> [Written task]:
Please transcribe exactly, and only, the lines of the data below between the line holding "s of a picturesque" and the line holding "areas and the new East", inclusive.

Collection entries

= Beginning of Section =

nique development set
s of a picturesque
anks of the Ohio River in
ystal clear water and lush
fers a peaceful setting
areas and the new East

= End of Section =
= Beginning of Section =

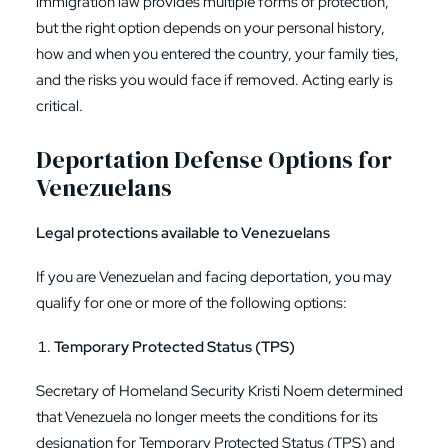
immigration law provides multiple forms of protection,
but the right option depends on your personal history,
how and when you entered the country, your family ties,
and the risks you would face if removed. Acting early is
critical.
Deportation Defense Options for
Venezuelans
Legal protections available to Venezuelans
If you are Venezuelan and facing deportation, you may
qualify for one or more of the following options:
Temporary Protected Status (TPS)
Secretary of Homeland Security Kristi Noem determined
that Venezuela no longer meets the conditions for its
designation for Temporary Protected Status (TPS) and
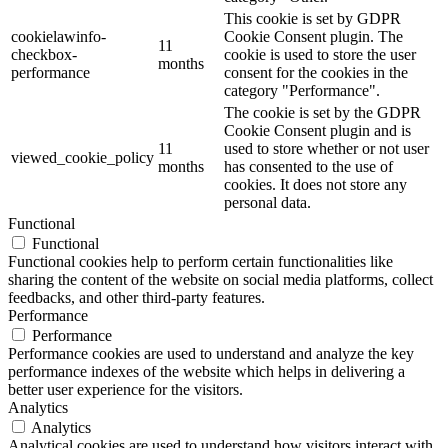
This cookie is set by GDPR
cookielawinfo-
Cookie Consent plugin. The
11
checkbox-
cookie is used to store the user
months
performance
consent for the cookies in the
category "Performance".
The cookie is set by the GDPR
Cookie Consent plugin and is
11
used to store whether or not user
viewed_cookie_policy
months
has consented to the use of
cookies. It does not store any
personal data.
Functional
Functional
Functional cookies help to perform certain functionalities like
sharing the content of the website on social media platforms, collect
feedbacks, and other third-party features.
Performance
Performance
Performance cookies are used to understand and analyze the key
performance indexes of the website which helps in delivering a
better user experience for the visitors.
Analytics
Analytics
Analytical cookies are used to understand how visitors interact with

= End of Section =
= Beginning of Section =

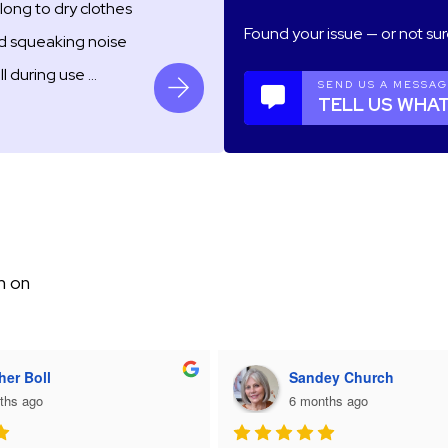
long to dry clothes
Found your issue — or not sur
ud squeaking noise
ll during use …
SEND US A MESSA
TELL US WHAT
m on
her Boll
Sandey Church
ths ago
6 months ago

= End of Section =

> [Answer to this problem]:
s of a picturesque
anks of the Ohio River in
ystal clear water and lush
fers a peaceful setting
areas and the new East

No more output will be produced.